Characterization of B cells and B-cell repertoire. (A) UMAP representation of 1,626 single cells, color coded according to B-cell subtypes. (B) Heatmap showing expression of marker genes for naive B (CD19⁺ IGD⁺ CD27⁻ ), class switched memory B (CD19⁺ IGD⁻ CD27⁺ ), unswitched memory B (CD19⁺ IGD⁺ CD27⁺ ), and plasma (CD38, XBP1, MZB1). (C) Bar plot showing relative contribution of B-cell subtypes in control, contact, and infected patient samples. (D) Volcano plot showing the differentially expressed genes of class switched memory B cells between the contacts and infected patients. p-values were calculated using non-parametric Wilcoxon rank-sum test, and adjusted p-value were calculated based on the Bonferroni correction procedure. (E) GO BP enrichment analysis of differentially expressed genes upregulated in class switched memory B cells in contacts. (F) UMAP representation of B cells colored by BCR detection. (G) UMAP representation of B cells colored by their clonal expansion status.

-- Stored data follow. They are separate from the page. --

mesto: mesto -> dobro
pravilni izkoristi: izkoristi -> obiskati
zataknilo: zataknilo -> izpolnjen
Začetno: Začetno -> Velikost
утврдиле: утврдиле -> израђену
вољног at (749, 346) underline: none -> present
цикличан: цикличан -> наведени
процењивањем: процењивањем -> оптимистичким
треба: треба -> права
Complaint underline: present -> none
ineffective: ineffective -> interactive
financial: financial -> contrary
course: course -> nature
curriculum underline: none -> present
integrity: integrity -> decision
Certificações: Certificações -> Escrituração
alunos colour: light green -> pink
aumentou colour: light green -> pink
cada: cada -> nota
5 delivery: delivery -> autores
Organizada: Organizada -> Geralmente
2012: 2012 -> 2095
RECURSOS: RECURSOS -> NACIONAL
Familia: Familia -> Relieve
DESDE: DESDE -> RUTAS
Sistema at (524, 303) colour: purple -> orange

Clones were defined as single (n = 1), small (1 < n ≤ 5). (H) Nested pie plots showing the clonal status across samples. (I) Bar plot showing percentage of expanded clonotypes in each cluster in subject groups. (J) Bar plot showing percentage of IGHA, IGHM, IGHG, and IGHD isotypes in control, contact, and infected patient samples. (K) Bar plot showing usage of some IGH genes (top), IGK genes (middle), and IGL (bottom) genes (L). Heatmap showing IGH/K/L rearrangement in contact. Colors indicate the frequency of specific gene pairs.